The U.S. Supreme Court ruled Monday that that a Florida man’s children, conceived after his death through in vitro fertilization, are not entitled to Social Security survivors benefits. More than 100 similar cases are pending before the Social Security Administration, but Monday’s ruling is unlikely to resolve most of them.
Karen Capato’s husband Robert was diagnosed with esophageal cancer in 2000. Fearing that his chemotherapy would leave him sterile, Robert deposited sperm at a fertility clinic before his cancer treatments began. When Robert’s condition deteriorated, the couple planned to have Karen use the frozen sperm to conceive after Robert’s death so their son would have siblings.
Eighteen months after Robert’s death at age 44, Karen gave birth to twins.
As she had with their other child, Karen applied for survivors benefits, based on Robert’s earnings and taxes paid under the Social Security system. The agency denied the claim. It contended that under the Social Security Act, eligibility is based on the intestacy laws of each state — meaning whether an individual would qualify to inherit if there were no will. And in Florida, where the couple lived, state law bars inheritance for children conceived posthumously.

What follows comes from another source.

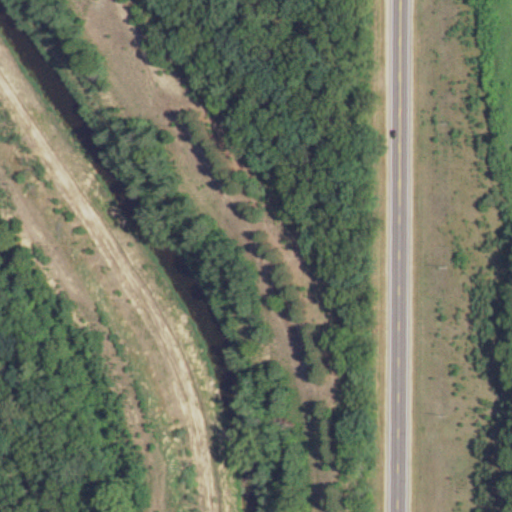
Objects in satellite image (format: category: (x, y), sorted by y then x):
road: (400, 256)
wastewater plant: (476, 256)
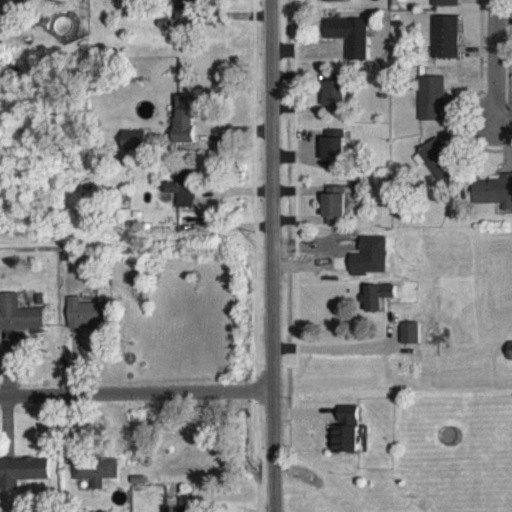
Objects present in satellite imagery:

Karen Capato challenged the denial of benefits in court, contending that Social Security Administration had misread the statute. She argued that the word “child” is clearly defined in the 1939 Social Security Act as the biological offspring of a married couple, and she contended that the section of the law linking benefits to state intestacy statutes only applies when biological parentage is disputed. A federal appeals court sided with her, but on Monday, the U.S. Supreme Court ruled unanimously against her.
Writing for the court, Justice Ruth Bader Ginsburg said the Social Security Administration’s reading of the law, linking it to state intestacy statutes, is “better attuned” to the design of the Social Security statute, which, she said, is to “benefit primarily those the deceased wage earner actually supported in his or her lifetime.”
Ginsburg conceded that that the agency’s interpretation may not be the only reasonable one, but under the court’s longstanding precedent, she said as long as it is reasonable, it is entitled to deference.
Freezing sperm for future use goes back to the early 1960s, says Pepperdine law professor Kristine Knaplund.
“Right about the time we started planning the space program,” Knaplund says, “astronauts began banking their sperm partly because we weren’t sure if they would come back, and partly because even if they came back we weren’t sure they’d still be fertile.”
Since then, banking sperm has become far more commonplace for people of childbearing age who have potentially terminal diseases, or for those going off to war.
The Social Security Administration has more than 100 cases pending with claims like Capato’s. An unknown number of those were filed by the surviving spouses of military personnel who froze sperm or embryos before deploying.
But unlike Robert Capato, who lived in a state where the intestacy law is very specific for posthumously conceived children, most of these children do not live in a state where the law is clear. Thirteen states have laws that specifically allow posthumously conceived children to inherit in cases where there is no will. Four states, including Florida, specifically do not. As for the rest, it will be up to the state courts to determine what the state law is by determining who is a “child” entitled to inherit under state intestacy law.
In short, in most of the country, this is a question still very much up in the air.